Бермудский треугольник любви | страница 89
БАС: И худшим в их теориях считалось сострадание к ближнему. Ах, как удобно! Ты ласкаешь в тёплой квартире знаменитую писательницу, которая сделала тебя своим избранником, вознесла до себя, и можешь не думать о своей жене, одиноко бродящей по холодным улицам, клянущей себя за то, что согласилась на извращённую четырёхугольную комбинацию. Ни о муже писательницы, заливающем в каком-то баре своё горе джином и виски. Полтора года Барбара жила в мучительной депрессии и однажды не выдержала: в одиннадцать вечера позвонила в квартиру О'Конноров, где любовники тешились друг другом, и взмолилась о разрешении придти — просто поговорить, отвести душу. "Да как ты смеешь! — вскричала сивилла. — Ты думаешь только о себе! Я для тебя что? Невидима, не существую? Я ни у кого не прошу помощи! Тебе подавай только то, что ты, ты хочешь! И думать не смей являться сюда!".
ТЕНОР: Многие замечали, что главной защитной реакцией на боль у Айн Рэнд оказывался гнев. Но мало было прогневаться на виноватого. Нужно было ещё доказать, что он своим поступком или словами нарушил законы разума и морали. Барбаре объясняли, что она просто впала в грех эмоционализма и теперь расплачивается за него. Если Натан неосторожно выражал тревогу по поводу состояния жены, реакцией опять был гнев: "Как ты смеешь беспокоиться о Барбаре, когда ты со мной?!"
БАС: Не явилось ли заслуженным наказанием то, что и сама Айн Рэнд впала в тяжелейшую депрессию после завершения и опубликования своего гигантского труда? Столько лет она неслась, как мощный паровоз, к заветной цели и вдруг оказалась как бы на запасных путях. Ни шестизначные цифры продаж романа, ни восторженные письма читателей, ни гонорары не могли вырвать её из болота тоски. Натану она говорила, что он — единственная нить, ещё связывающая её с жизнью.

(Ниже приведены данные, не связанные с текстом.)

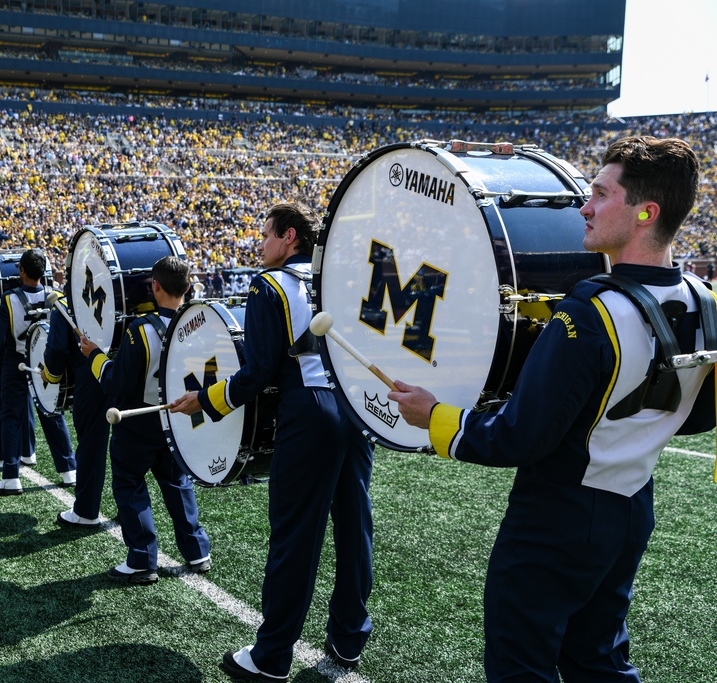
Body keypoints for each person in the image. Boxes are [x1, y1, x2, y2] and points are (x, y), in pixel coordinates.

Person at [388, 136, 714, 682]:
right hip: (631, 507)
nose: (584, 207)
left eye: (601, 194)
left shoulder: (590, 313)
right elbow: (700, 417)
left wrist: (436, 416)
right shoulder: (705, 301)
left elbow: (517, 438)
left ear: (645, 212)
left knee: (521, 667)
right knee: (599, 661)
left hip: (557, 516)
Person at [171, 202, 375, 679]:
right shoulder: (334, 279)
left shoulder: (268, 286)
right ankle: (349, 638)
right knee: (354, 526)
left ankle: (272, 656)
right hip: (354, 406)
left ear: (289, 237)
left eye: (265, 235)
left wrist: (206, 399)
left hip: (311, 411)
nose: (259, 244)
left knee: (295, 534)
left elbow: (259, 372)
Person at [81, 255, 211, 584]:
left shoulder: (140, 330)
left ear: (155, 286)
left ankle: (141, 559)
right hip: (177, 417)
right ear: (187, 288)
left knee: (129, 484)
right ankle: (197, 550)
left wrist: (94, 356)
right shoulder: (200, 325)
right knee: (177, 483)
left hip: (138, 422)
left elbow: (116, 383)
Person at [0, 249, 49, 495]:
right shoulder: (54, 294)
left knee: (9, 415)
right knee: (51, 414)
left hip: (15, 360)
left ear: (21, 270)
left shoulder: (9, 298)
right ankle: (67, 469)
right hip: (43, 361)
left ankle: (10, 475)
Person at [44, 288, 112, 527]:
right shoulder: (114, 294)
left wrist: (50, 375)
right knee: (130, 444)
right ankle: (130, 512)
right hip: (123, 368)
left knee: (91, 443)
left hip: (91, 374)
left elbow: (57, 349)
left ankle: (85, 512)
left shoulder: (63, 305)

ТЕНОР: Не могло это быть связано с какими-то политическими событиями тех лет?
БАС: Конечно, в 1959 году на Кубе воцарился Кастро. Рука ненавистной Москвы придвинулась вдруг вплотную. Но никто из мемуаристов не упоминает связи этого события с состоянием Айн Рэнд. В романе "Атлант расправил плечи" её фантазия создала страшную картину наступления социализма в Америке. Можно сказать, что роман стоит в ряду таких антиутопий, как "Мы" Замятина, "О, дивный новый мир" Хаксли, "1984" Орвелла, "451>о по Фаренгейту" Брэдбери. Но вообще-то её политические взгляды не отличались богатством оттенков, не шли дальше противостояния коммунизму. Исходя из этого, она поддерживала сенатора Маккарти, осуждала Эйзенхауэра за его покладистость в переговорах с маршалом Жуковым, а Джона Кеннеди вообще объявляла новым Гитлером. Однако в маленьком королевстве сторонников, выстроенным ею вокруг себя, никто не смел спорить с ней. Любое инакомыслие изгонялось так же свирепо, как в России под Сталиным. "Со мной нельзя быть нейтральным, — объясняла она. — Если ты не за меня, значит — против".